# TASK GOAL
Pull every line of text from all the items below and copy it word for word, leaving the pictures out.

Stored items:
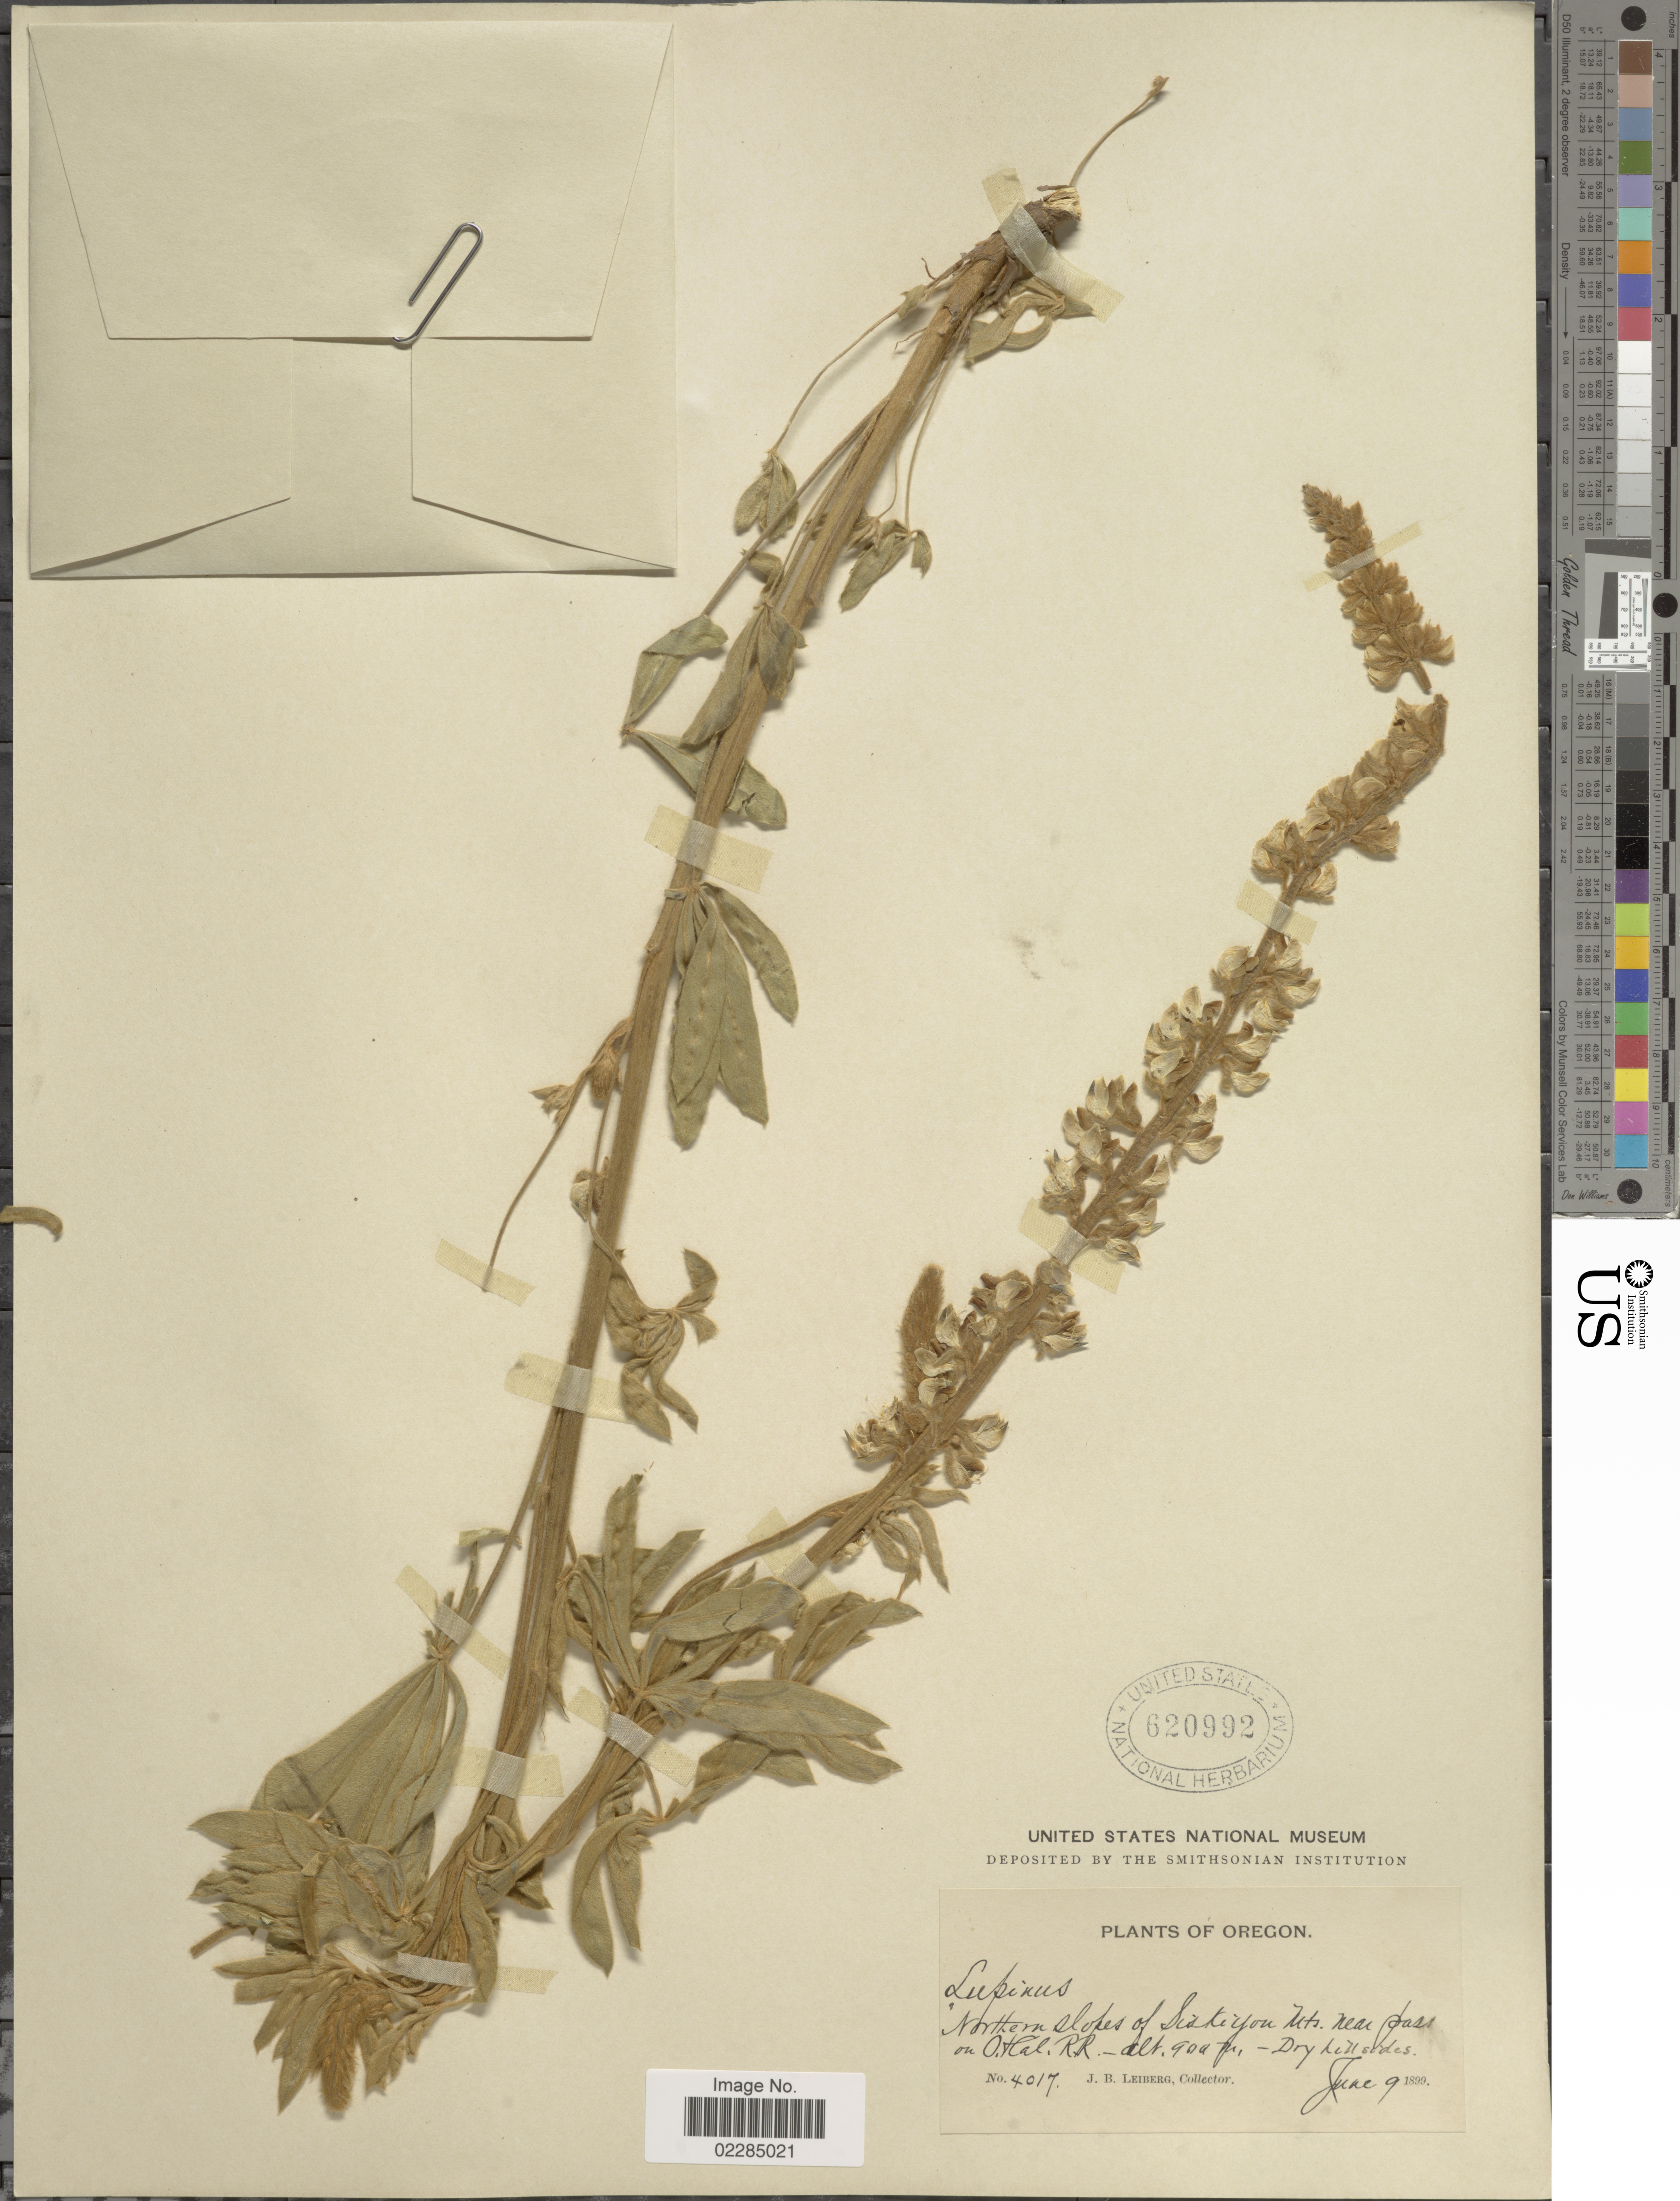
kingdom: Plantae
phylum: Tracheophyta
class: Magnoliopsida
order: Fabales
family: Fabaceae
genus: Lupinus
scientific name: Lupinus cyaneus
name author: Rydb.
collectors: J. B. Leiberg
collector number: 4017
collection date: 1899-06-09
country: United States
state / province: Oregon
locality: Northern slopes of Siskiyou Mts. near Pass on O. & Cal. R.R.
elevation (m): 274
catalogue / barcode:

# RESPONSE FOR THIS EXERCISE
kingdom: Plantae
phylum: Tracheophyta
class: Magnoliopsida
order: Fabales
family: Fabaceae
genus: Lupinus
scientific name: Lupinus cyaneus
name author: Rydb.
collectors: J. B. Leiberg
collector number: 4017
collection date: 1899-06-09
country: United States
state / province: Oregon
locality: Northern slopes of Siskiyou Mts. near Pass on O. & Cal. R.R.
elevation (m): 274
catalogue / barcode:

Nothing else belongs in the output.